ENTRIES PROVIDED START

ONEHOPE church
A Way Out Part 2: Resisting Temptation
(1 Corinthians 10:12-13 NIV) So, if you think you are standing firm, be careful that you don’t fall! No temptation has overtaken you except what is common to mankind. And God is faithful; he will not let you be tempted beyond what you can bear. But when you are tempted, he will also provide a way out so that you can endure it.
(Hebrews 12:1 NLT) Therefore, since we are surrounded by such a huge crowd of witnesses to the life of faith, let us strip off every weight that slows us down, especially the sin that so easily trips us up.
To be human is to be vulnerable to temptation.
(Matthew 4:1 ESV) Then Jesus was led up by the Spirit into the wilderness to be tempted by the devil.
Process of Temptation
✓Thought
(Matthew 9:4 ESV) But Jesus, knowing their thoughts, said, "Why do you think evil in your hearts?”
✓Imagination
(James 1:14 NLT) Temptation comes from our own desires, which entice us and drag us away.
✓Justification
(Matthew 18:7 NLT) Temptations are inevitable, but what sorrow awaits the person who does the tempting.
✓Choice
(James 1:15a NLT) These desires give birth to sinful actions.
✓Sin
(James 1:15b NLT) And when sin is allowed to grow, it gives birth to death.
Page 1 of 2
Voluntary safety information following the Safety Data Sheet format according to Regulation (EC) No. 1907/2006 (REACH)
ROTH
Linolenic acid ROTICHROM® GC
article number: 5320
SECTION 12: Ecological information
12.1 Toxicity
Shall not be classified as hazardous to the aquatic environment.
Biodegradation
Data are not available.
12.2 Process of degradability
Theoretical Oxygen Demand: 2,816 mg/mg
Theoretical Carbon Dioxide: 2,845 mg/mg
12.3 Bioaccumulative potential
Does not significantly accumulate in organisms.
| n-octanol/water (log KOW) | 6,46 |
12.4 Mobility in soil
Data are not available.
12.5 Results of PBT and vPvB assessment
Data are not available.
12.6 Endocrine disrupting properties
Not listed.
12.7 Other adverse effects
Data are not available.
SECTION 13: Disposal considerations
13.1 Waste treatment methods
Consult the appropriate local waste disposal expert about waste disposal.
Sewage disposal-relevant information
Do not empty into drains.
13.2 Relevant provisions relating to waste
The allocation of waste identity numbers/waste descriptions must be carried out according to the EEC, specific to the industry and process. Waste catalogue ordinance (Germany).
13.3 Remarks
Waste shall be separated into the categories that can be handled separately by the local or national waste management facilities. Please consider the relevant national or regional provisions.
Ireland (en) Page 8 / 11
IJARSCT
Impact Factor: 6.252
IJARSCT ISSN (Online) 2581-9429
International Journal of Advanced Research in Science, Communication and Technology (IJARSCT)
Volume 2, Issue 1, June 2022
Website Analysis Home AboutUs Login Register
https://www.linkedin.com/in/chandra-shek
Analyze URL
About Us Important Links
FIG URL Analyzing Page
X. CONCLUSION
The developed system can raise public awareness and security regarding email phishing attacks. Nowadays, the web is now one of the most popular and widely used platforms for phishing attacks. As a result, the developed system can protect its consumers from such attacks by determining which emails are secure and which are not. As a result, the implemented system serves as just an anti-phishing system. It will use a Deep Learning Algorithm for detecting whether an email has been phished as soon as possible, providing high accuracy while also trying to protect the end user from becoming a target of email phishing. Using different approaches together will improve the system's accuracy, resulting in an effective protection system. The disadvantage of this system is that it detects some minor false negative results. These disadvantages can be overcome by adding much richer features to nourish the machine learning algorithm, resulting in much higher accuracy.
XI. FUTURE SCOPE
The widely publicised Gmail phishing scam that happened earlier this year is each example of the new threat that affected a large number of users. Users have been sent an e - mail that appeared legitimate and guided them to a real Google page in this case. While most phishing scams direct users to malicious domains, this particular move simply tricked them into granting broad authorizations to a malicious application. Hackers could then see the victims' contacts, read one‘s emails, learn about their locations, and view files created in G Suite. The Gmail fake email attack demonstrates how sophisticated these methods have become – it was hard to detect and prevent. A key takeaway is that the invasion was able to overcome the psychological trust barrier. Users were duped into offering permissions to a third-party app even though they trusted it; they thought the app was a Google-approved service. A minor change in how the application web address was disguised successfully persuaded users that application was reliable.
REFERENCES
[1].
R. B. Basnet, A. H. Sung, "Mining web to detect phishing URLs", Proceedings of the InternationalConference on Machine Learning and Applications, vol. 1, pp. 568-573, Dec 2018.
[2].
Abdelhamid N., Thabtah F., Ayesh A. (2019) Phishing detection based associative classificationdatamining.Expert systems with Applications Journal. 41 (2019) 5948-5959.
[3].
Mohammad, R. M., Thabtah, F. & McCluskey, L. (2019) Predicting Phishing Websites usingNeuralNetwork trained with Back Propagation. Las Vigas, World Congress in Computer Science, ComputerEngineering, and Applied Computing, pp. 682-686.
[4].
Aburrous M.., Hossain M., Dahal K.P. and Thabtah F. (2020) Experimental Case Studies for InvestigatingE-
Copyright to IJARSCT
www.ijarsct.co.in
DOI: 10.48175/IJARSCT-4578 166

ENTRIES PROVIDED END

**TASK**
Each line of the data that holds the word "provisions" should be copied.

**OUTPUT OF THE EXERCISE**
13.2 Relevant provisions relating to waste
Waste shall be separated into the categories that can be handled separately by the local or national waste management facilities. Please consider the relevant national or regional provisions.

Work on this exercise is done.